WHAT IS BEING ASKED: Could you repeat every entry below word for word, leaving out the pictures?

[Saved data entries]
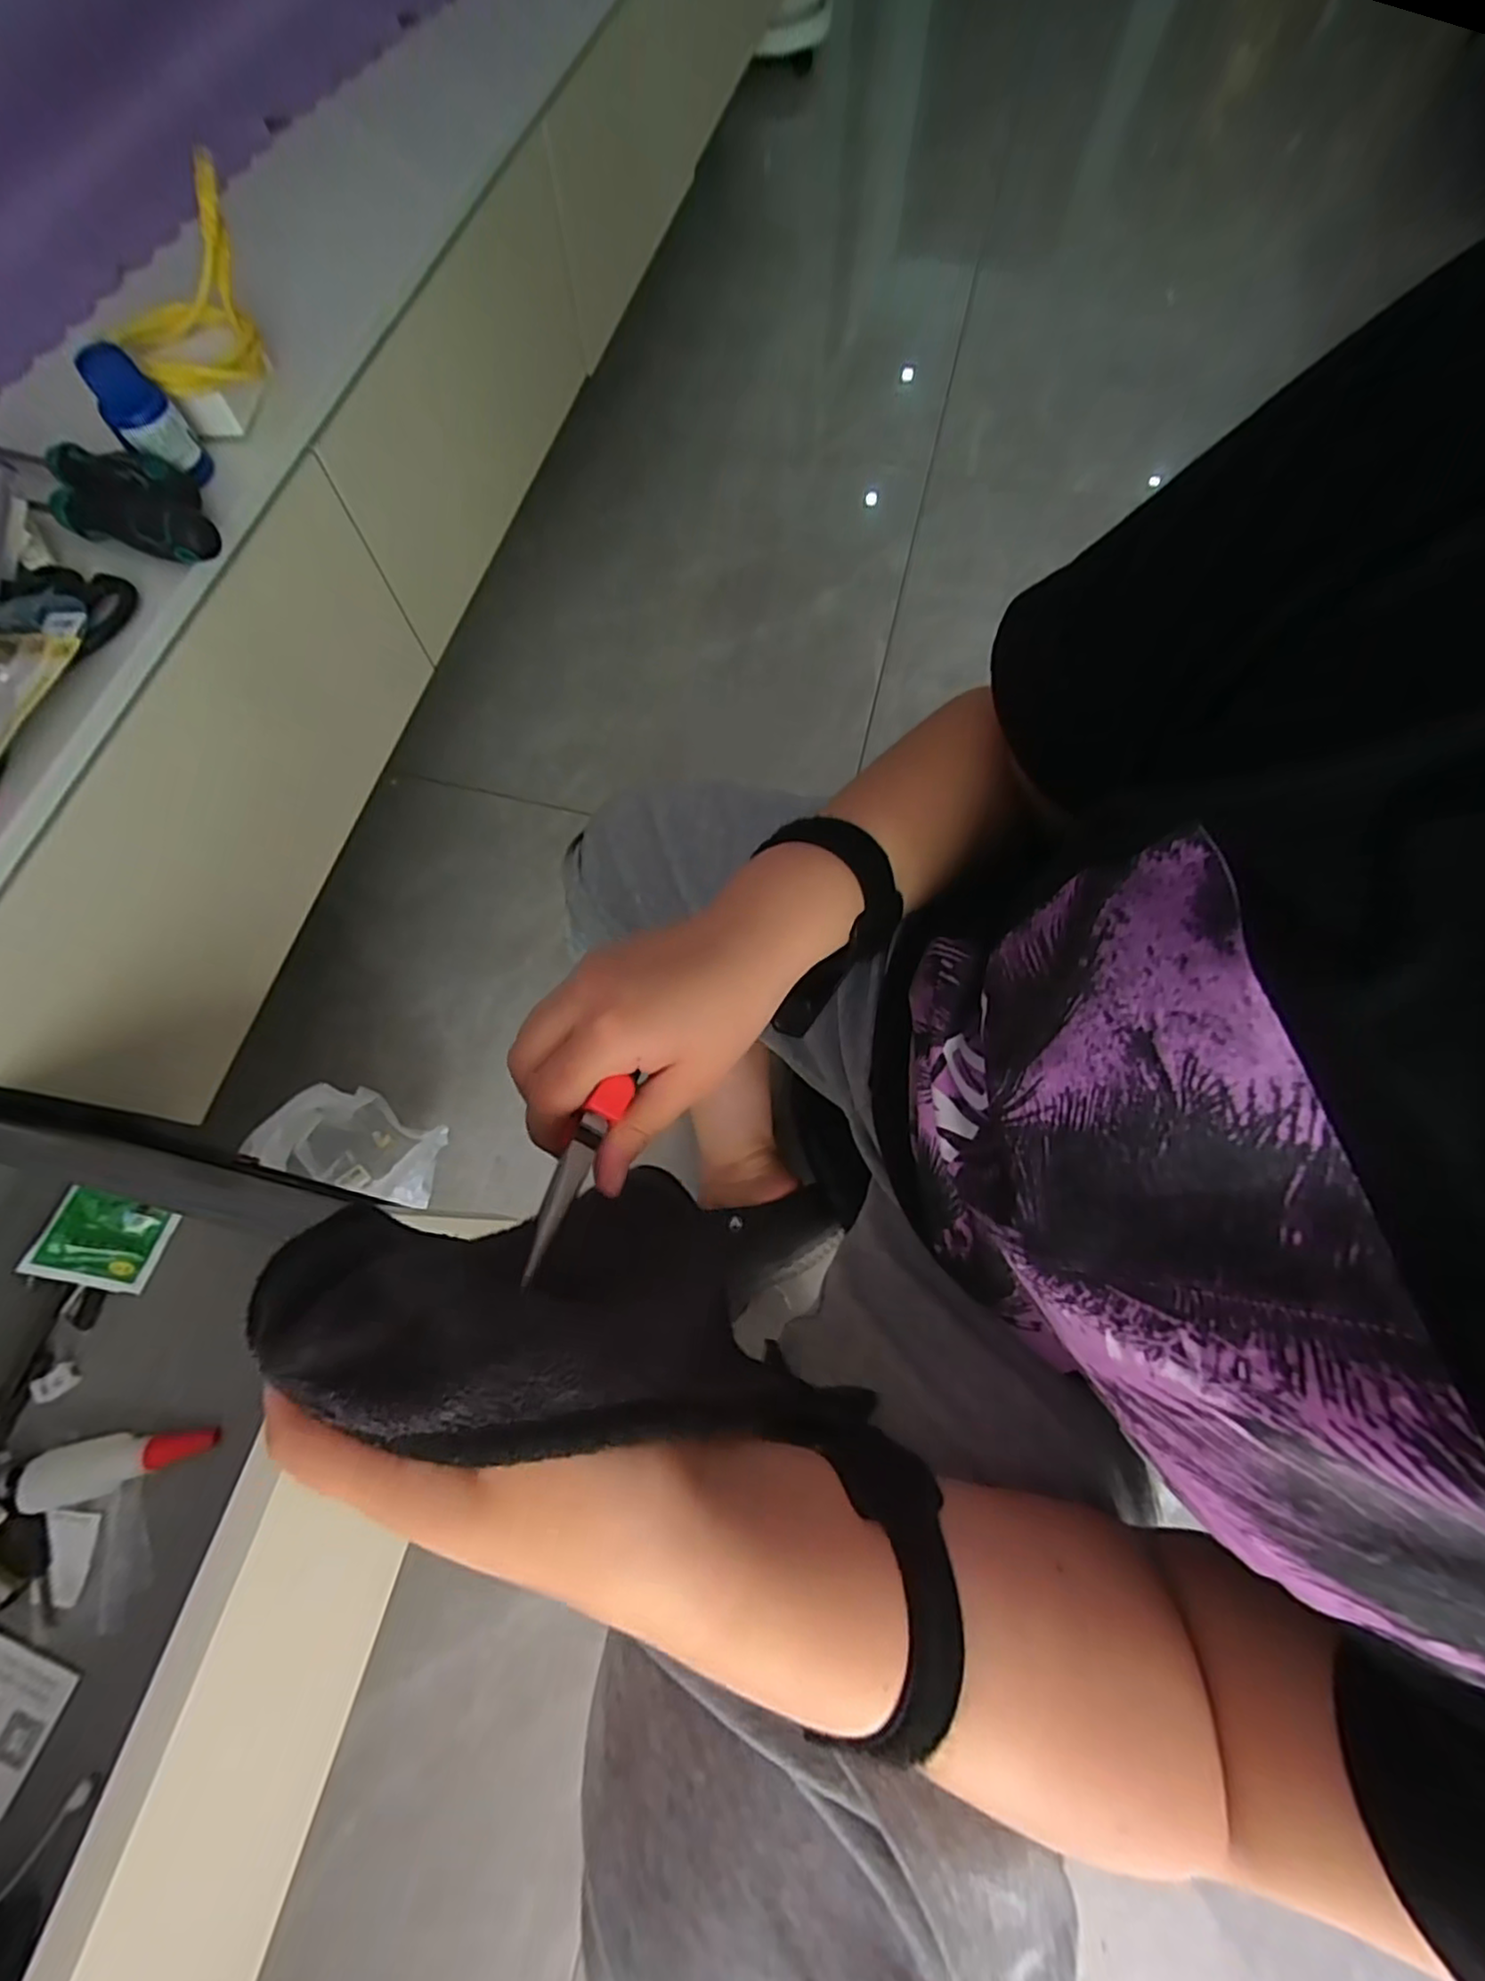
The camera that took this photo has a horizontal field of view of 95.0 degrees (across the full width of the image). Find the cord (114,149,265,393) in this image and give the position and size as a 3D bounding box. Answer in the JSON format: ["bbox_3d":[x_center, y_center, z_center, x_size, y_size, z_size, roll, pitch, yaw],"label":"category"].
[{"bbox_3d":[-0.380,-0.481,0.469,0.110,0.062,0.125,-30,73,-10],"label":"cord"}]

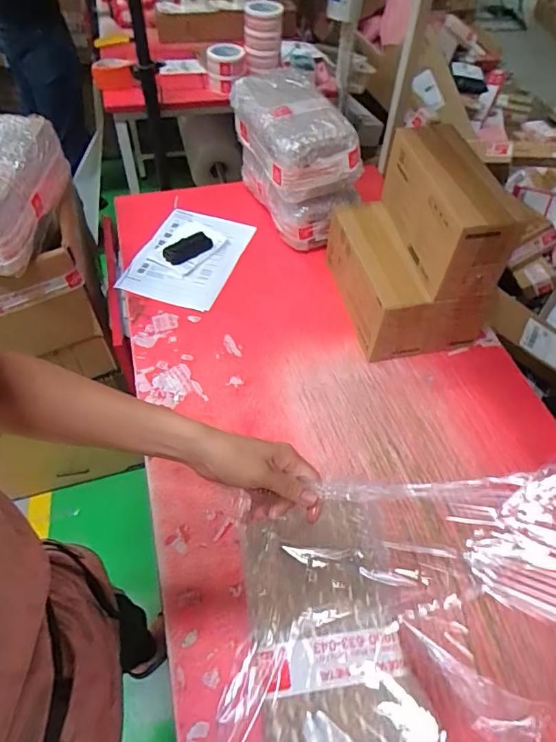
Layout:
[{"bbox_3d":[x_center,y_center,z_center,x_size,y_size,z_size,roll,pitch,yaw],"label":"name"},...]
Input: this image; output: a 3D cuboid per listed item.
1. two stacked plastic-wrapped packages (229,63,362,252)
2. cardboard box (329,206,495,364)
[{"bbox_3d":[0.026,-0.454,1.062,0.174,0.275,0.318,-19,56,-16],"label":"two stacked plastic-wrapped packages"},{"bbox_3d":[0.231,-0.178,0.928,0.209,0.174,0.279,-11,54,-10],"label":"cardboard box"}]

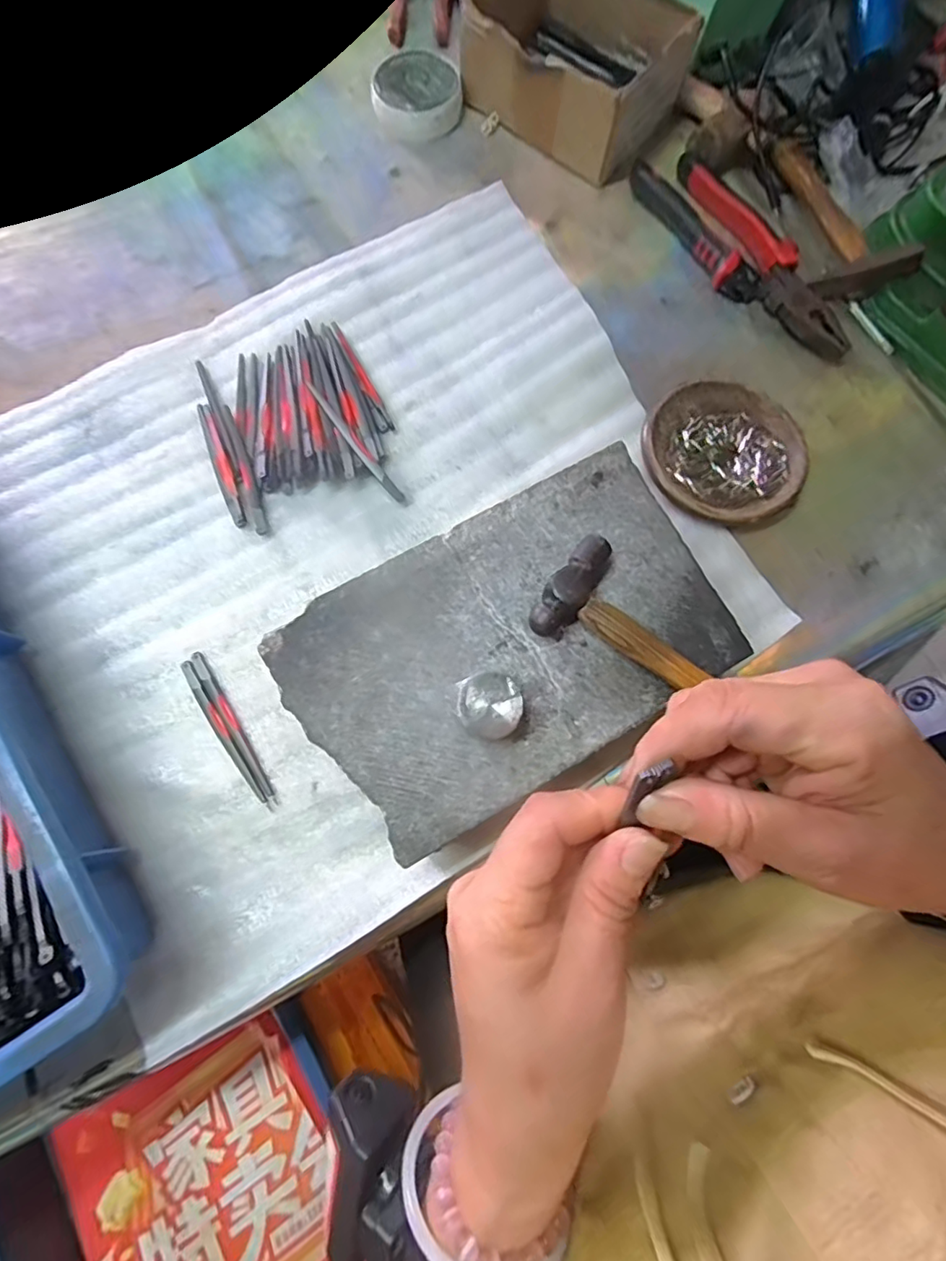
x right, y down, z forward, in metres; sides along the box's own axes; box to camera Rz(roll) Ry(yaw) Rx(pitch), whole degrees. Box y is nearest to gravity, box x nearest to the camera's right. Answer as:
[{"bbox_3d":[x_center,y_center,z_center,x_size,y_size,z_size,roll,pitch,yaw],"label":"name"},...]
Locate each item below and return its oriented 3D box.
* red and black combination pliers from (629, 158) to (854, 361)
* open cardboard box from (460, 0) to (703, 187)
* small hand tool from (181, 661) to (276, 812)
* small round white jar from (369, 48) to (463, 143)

TASK RESULT:
The camera that took this photo has a horizontal field of view of 95.0 degrees (across the full width of the image). Find the cord (114,149,265,393) in this image and give the position and size as a 3D bounding box. Answer in the JSON format: ["bbox_3d":[x_center, y_center, z_center, x_size, y_size, z_size, roll, pitch, yaw],"label":"category"].
[{"bbox_3d":[-0.380,-0.481,0.469,0.110,0.062,0.125,-30,73,-10],"label":"cord"}]

Layout:
[{"bbox_3d":[x_center,y_center,z_center,x_size,y_size,z_size,roll,pitch,yaw],"label":"name"},...]
Input: this image; output: a 3D cuboid per listed item.
1. two stacked plastic-wrapped packages (229,63,362,252)
2. cardboard box (329,206,495,364)
[{"bbox_3d":[0.026,-0.454,1.062,0.174,0.275,0.318,-19,56,-16],"label":"two stacked plastic-wrapped packages"},{"bbox_3d":[0.231,-0.178,0.928,0.209,0.174,0.279,-11,54,-10],"label":"cardboard box"}]

x right, y down, z forward, in metres; sides along the box's own axes; box to camera Rz(roll) Ry(yaw) Rx(pitch), whole degrees. Box y is nearest to gravity, box x nearest to the camera's right. Answer as:
[{"bbox_3d":[x_center,y_center,z_center,x_size,y_size,z_size,roll,pitch,yaw],"label":"name"},...]
Locate each item below and return its oriented 3D box.
* red and black combination pliers from (629, 158) to (854, 361)
* open cardboard box from (460, 0) to (703, 187)
* small hand tool from (181, 661) to (276, 812)
* small round white jar from (369, 48) to (463, 143)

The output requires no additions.